Prompt: Scan the entries line by line and return those with "from".

Input:
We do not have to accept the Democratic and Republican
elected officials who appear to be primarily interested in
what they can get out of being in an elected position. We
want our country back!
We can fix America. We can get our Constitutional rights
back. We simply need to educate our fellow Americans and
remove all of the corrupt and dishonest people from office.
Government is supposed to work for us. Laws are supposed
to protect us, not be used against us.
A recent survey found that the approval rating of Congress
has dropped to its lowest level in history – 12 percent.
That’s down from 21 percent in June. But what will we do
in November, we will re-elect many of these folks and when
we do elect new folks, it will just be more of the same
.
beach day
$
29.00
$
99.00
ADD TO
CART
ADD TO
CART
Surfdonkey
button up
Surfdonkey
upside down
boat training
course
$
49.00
---
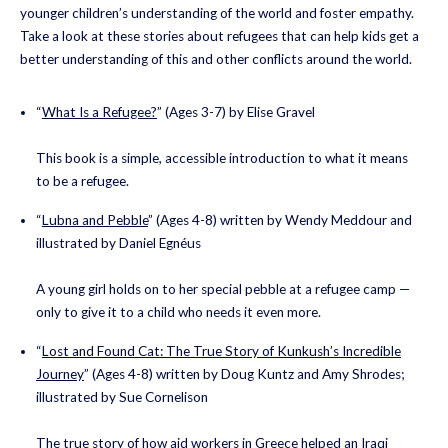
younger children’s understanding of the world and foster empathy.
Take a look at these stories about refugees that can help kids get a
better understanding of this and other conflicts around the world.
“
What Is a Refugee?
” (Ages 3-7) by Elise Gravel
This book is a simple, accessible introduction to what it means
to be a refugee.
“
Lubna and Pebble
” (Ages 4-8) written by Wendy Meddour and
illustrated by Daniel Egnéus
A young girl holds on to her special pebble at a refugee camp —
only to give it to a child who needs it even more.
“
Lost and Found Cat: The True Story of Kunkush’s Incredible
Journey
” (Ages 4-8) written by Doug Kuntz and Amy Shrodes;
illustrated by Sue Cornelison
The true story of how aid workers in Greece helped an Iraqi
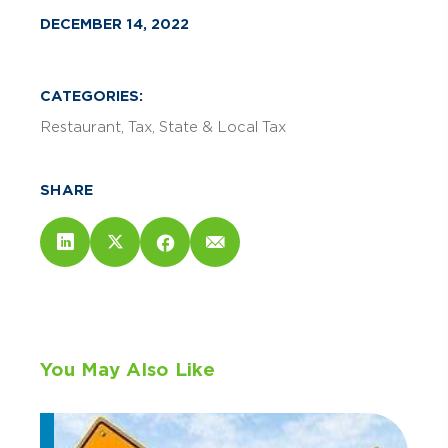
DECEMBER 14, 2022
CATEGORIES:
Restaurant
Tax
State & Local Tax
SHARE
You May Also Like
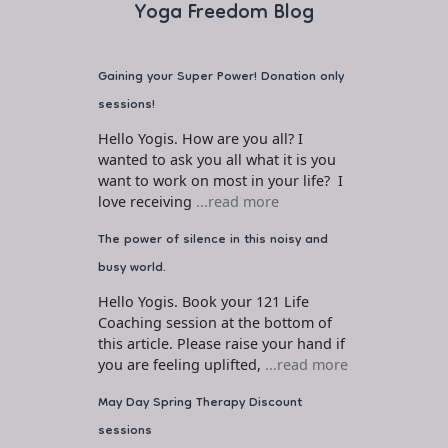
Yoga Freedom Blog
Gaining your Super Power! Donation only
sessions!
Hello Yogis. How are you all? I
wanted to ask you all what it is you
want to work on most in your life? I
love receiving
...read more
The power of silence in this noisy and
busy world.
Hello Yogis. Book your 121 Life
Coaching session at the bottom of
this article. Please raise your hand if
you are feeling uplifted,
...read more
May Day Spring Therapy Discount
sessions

Result for this exercise:
remove all of the corrupt and dishonest people from office.
That’s down from 21 percent in June. But what will we do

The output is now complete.